All’s well that ends well

It’s now more than a week later and I’m still seeing much higher sales than normal of all my books on all the platforms, with the exceptions of Google Play and Kobo (which is typical for me). My fears about not earning back the investment from my BookBub Featured Deal were unfounded. I made enough in sales on the first day alone to pay for all my promotion and advertising spend. The subsequent sales and read-through have been net income.

I’m happy I started out with International Deals, because I learned how to navigate the process. I also made some connections with the folks at BookBub and tested BookBub ads until I found a winning formula. Plus, I believe having a solid track record with those earlier deals helped me land the Featured Deal this summer.

To me, BookBub Featured Deals are worth the huge investment—especially because I have a series with buy links in the back of each book leading to the next. I will definitely try for another Featured Deal, and next time I’ll have the U.S.A. Today bestseller list in mind as a goal. I’ll also feel comfortable spending more money on promos and advertising to support the Featured Deal.
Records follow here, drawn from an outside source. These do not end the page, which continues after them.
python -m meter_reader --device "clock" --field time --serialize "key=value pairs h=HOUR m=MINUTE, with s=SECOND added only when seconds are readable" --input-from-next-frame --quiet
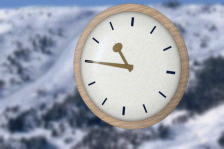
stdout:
h=10 m=45
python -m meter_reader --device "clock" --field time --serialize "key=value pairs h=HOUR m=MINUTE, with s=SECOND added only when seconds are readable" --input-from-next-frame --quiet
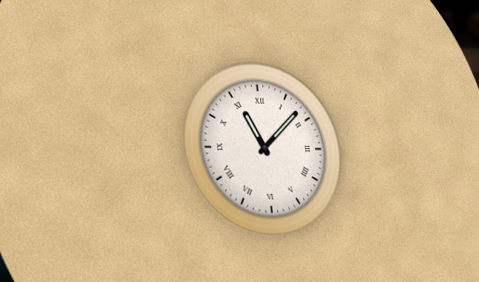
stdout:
h=11 m=8
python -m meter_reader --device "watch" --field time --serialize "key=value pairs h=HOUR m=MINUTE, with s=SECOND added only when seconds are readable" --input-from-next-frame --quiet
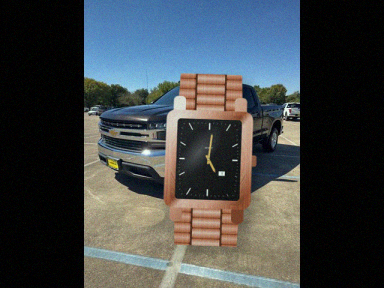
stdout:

The best part about the Featured Deal is that thousands of new readers have been introduced to my series. I’m still hoping Oprah or Reese Witherspoon might be among them… If they get in touch, I’ll let you know.

 

 

 

 

 

 

8 Comments

  1. Penny Hampson says:

    That’s fantastic, Amy, congratulations. Thank you for sharing this, I’ve always been concerned about the cost of a Bookbub deal, but it sounds like it’s very much worthwhile.

    1. Amy Maroney says:

      Thank you, Penny! I’m glad it was helpful.

  2. Emma Lombard says:

    What a wealth of information! Thanks so much for sharing all the facts and figures, Amy. You make a very convincing case.

    1. Amy Maroney says:

      Thank you, Emma!

  3. Samantha says:

    This is great info! I didn’t realize that having your book in KU made it more difficult to be selected for a featured deal.

    1. Amy Maroney says:

      Thank you, Samantha. BookBub wants its readers to have lots of purchasing options, not just Amazon.

  4. Mary Anyan says:

    Way to go, Amy! So happy you’re tenacious! My friend and I (a two-person book club 😂) selected “The Girl From Oto”) as a read. I devoured all of your “Mira” books and then was sad I did. I’m so hungry for more books in the series and can hardly wait for the next offering. Thank you for your massive research, fascinating characters, plausible and dovetail storylines, and history lesson!

    1. Amy Maroney says:

      Thanks so much for reaching out, Mary! Hearing from happy readers like you gives me the fuel to keep going. I have a story launching in an anthology with a dozen other historical novelists this fall, then my next series will be published starting in 2021.